_Directive 1:_ Return the records word for word, starting at their very first line and ending at the line that contains "table_cell Three [172, 466, 306, 612]", with that line included.

_Source passage:_
-*-

[PATCH] Add tmpfs options for memory placement policies
authorRobin Holt <holt@sgi.com>
Sat, 14 Jan 2006 21:20:48 +0000 (13:20 -0800)
committerLinus Torvalds <torvalds@g5.osdl.org>
Sun, 15 Jan 2006 02:27:07 +0000 (18:27 -0800)
Anything that writes into a tmpfs filesystem is liable to disproportionately
decrease the available memory on a particular node.  Since there's no telling
what sort of application (e.g.  dd/cp/cat) might be dropping large files
there, this lets the admin choose the appropriate default behavior for their
site's situation.

Introduce a tmpfs mount option which allows specifying a memory policy and
a second option to specify the nodelist for that policy.  With the default
policy, tmpfs will behave as it does today.  This patch adds support for
preferred, bind, and interleave policies.

-*-

_Record set:_
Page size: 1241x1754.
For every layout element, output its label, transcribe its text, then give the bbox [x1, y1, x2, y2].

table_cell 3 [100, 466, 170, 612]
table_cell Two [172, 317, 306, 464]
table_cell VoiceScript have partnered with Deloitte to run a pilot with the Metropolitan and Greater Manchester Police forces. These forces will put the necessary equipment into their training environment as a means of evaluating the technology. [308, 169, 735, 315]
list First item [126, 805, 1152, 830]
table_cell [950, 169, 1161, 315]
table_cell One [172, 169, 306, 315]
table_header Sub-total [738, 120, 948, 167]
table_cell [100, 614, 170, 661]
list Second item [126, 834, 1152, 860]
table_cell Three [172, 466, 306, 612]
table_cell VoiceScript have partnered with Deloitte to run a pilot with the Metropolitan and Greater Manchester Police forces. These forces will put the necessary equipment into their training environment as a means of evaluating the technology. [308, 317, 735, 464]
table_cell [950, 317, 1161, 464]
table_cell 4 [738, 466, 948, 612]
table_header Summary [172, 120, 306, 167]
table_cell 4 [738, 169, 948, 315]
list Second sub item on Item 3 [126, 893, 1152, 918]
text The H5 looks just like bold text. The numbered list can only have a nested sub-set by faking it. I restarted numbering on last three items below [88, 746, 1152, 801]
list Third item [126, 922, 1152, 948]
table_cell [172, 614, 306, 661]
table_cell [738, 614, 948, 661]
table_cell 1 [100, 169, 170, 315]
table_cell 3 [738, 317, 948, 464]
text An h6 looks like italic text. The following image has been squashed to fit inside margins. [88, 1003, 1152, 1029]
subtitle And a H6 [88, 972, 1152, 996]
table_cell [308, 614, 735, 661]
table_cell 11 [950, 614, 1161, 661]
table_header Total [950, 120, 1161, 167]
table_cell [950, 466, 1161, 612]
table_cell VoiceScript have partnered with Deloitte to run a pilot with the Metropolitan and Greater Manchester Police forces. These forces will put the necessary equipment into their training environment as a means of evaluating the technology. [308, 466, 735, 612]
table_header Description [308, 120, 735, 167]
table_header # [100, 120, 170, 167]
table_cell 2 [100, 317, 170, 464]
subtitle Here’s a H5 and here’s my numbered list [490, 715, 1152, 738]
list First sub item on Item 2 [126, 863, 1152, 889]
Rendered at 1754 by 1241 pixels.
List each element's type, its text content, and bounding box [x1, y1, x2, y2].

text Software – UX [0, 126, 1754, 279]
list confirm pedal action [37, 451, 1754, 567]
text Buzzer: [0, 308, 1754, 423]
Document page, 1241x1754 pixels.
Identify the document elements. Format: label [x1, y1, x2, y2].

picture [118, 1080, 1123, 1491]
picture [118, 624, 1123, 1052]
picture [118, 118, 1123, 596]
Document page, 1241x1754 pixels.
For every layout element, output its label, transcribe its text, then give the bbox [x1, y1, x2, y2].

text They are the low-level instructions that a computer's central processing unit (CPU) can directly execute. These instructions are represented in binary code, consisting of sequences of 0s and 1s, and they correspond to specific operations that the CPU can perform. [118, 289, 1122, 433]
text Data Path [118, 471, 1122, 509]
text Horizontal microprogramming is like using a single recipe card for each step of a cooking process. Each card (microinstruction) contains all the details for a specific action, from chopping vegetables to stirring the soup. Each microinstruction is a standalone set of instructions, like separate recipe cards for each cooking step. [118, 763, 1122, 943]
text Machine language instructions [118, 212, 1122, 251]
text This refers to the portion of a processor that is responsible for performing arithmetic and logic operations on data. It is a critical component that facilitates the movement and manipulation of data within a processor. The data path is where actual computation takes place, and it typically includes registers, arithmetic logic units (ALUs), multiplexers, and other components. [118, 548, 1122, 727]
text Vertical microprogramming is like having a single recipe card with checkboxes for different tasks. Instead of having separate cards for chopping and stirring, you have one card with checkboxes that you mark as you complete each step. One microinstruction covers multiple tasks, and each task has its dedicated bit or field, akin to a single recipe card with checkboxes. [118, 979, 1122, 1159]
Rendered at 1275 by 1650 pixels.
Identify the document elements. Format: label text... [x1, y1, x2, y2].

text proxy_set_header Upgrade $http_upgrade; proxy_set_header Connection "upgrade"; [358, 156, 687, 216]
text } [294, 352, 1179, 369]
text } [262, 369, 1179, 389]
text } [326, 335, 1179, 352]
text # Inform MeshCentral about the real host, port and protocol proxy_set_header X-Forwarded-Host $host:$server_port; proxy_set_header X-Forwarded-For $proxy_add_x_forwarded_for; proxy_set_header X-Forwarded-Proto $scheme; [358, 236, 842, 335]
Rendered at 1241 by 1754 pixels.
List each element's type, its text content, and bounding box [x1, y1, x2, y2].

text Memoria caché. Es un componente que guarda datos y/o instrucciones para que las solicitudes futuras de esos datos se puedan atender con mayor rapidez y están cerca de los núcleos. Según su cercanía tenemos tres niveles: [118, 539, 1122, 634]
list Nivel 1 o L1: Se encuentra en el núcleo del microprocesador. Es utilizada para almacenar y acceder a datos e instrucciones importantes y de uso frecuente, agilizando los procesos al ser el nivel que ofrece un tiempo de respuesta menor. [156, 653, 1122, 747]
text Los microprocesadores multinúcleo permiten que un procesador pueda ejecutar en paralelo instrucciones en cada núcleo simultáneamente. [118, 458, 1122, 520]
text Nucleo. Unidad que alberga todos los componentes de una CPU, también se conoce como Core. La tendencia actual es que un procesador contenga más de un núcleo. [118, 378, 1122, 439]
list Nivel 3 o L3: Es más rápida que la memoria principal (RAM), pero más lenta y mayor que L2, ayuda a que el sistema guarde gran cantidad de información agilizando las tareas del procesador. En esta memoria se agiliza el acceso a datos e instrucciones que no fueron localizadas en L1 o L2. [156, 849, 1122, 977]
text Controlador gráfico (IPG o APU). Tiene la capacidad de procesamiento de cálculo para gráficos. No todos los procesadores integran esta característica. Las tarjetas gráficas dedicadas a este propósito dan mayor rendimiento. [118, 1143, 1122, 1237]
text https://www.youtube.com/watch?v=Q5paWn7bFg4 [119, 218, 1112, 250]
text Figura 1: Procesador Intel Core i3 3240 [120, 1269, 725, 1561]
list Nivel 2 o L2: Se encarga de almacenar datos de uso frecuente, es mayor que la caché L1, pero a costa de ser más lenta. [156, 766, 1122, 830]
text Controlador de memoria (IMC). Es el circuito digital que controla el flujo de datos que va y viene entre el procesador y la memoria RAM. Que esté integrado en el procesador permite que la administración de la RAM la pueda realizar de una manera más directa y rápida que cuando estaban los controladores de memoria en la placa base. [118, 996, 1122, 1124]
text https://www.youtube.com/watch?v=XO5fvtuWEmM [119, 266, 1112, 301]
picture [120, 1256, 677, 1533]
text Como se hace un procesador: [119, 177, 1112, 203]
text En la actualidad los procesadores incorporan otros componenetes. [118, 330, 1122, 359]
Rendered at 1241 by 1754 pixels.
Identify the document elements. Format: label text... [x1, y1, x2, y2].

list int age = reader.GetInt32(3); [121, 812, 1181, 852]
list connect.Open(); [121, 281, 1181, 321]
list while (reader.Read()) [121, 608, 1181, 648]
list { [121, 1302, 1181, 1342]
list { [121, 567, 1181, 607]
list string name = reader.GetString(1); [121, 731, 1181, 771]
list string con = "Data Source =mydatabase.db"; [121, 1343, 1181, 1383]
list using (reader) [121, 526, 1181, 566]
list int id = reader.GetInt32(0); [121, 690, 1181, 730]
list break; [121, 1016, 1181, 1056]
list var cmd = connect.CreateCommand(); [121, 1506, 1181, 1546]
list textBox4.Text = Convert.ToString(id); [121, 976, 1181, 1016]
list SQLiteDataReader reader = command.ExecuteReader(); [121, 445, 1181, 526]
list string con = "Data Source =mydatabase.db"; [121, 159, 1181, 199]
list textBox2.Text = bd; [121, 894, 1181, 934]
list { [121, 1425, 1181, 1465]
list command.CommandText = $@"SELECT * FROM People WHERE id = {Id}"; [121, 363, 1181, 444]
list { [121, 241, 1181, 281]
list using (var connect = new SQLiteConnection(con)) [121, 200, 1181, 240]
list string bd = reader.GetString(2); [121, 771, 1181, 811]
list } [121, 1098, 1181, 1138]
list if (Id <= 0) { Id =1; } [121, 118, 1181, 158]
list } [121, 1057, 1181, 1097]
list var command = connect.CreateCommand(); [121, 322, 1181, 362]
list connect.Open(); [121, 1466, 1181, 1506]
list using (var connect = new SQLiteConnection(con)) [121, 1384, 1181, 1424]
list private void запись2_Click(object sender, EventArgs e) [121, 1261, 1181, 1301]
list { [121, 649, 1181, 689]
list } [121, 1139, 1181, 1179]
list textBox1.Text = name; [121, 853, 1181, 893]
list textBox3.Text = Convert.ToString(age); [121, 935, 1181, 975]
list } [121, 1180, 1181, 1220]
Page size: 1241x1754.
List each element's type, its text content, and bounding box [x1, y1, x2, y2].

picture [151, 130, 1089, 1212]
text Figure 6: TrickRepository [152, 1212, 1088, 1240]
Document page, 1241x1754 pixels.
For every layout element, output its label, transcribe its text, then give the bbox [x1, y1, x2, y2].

-*-

_Directive 2:_ Retype the tmpfs patch note word for word, starting at "Anything that writes" and ending at "site's situation.".

_Correct response 1:_
Page size: 1241x1754.
For every layout element, output its label, transcribe its text, then give the bbox [x1, y1, x2, y2].

table_cell 3 [100, 466, 170, 612]
table_cell Two [172, 317, 306, 464]
table_cell VoiceScript have partnered with Deloitte to run a pilot with the Metropolitan and Greater Manchester Police forces. These forces will put the necessary equipment into their training environment as a means of evaluating the technology. [308, 169, 735, 315]
list First item [126, 805, 1152, 830]
table_cell [950, 169, 1161, 315]
table_cell One [172, 169, 306, 315]
table_header Sub-total [738, 120, 948, 167]
table_cell [100, 614, 170, 661]
list Second item [126, 834, 1152, 860]
table_cell Three [172, 466, 306, 612]

_Correct response 2:_
Anything that writes into a tmpfs filesystem is liable to disproportionately
decrease the available memory on a particular node.  Since there's no telling
what sort of application (e.g.  dd/cp/cat) might be dropping large files
there, this lets the admin choose the appropriate default behavior for their
site's situation.